Content starts

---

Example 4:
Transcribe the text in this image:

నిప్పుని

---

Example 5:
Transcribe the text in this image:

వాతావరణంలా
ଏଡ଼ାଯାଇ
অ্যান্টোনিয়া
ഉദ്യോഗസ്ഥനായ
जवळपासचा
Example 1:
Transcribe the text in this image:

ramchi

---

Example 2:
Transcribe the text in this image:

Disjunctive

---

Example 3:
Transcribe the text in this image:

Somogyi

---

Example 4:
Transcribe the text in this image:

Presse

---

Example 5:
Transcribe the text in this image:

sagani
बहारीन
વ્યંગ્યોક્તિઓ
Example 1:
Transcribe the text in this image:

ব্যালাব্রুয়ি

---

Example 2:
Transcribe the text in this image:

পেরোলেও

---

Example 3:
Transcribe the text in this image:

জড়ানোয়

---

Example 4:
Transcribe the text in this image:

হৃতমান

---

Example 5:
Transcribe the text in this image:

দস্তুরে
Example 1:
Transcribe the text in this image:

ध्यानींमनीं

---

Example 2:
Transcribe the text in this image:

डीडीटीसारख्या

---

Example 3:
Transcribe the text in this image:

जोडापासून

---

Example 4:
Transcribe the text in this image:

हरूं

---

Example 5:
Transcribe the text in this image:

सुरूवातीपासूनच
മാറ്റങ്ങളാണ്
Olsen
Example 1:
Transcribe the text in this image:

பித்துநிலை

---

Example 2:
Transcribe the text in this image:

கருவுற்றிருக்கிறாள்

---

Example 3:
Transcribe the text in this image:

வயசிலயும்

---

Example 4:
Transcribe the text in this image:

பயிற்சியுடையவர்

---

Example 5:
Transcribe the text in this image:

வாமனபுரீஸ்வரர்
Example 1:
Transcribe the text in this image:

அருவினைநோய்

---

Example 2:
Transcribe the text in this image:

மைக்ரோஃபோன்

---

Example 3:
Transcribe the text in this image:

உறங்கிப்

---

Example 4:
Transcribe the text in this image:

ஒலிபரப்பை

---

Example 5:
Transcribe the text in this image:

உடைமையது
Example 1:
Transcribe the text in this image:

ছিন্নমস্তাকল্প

Content ends

◆ WHAT IS EXPECTED ◆
Everything in the listing needs to be duplicated exactly, line for line.

◆ SOLUTION FOR THIS EXERCISE ◆
---

Example 4:
Transcribe the text in this image:

నిప్పుని

---

Example 5:
Transcribe the text in this image:

వాతావరణంలా
ଏଡ଼ାଯାଇ
অ্যান্টোনিয়া
ഉദ്യോഗസ്ഥനായ
जवळपासचा
Example 1:
Transcribe the text in this image:

ramchi

---

Example 2:
Transcribe the text in this image:

Disjunctive

---

Example 3:
Transcribe the text in this image:

Somogyi

---

Example 4:
Transcribe the text in this image:

Presse

---

Example 5:
Transcribe the text in this image:

sagani
बहारीन
વ્યંગ્યોક્તિઓ
Example 1:
Transcribe the text in this image:

ব্যালাব্রুয়ি

---

Example 2:
Transcribe the text in this image:

পেরোলেও

---

Example 3:
Transcribe the text in this image:

জড়ানোয়

---

Example 4:
Transcribe the text in this image:

হৃতমান

---

Example 5:
Transcribe the text in this image:

দস্তুরে
Example 1:
Transcribe the text in this image:

ध्यानींमनीं

---

Example 2:
Transcribe the text in this image:

डीडीटीसारख्या

---

Example 3:
Transcribe the text in this image:

जोडापासून

---

Example 4:
Transcribe the text in this image:

हरूं

---

Example 5:
Transcribe the text in this image:

सुरूवातीपासूनच
മാറ്റങ്ങളാണ്
Olsen
Example 1:
Transcribe the text in this image:

பித்துநிலை

---

Example 2:
Transcribe the text in this image:

கருவுற்றிருக்கிறாள்

---

Example 3:
Transcribe the text in this image:

வயசிலயும்

---

Example 4:
Transcribe the text in this image:

பயிற்சியுடையவர்

---

Example 5:
Transcribe the text in this image:

வாமனபுரீஸ்வரர்
Example 1:
Transcribe the text in this image:

அருவினைநோய்

---

Example 2:
Transcribe the text in this image:

மைக்ரோஃபோன்

---

Example 3:
Transcribe the text in this image:

உறங்கிப்

---

Example 4:
Transcribe the text in this image:

ஒலிபரப்பை

---

Example 5:
Transcribe the text in this image:

உடைமையது
Example 1:
Transcribe the text in this image:

ছিন্নমস্তাকল্প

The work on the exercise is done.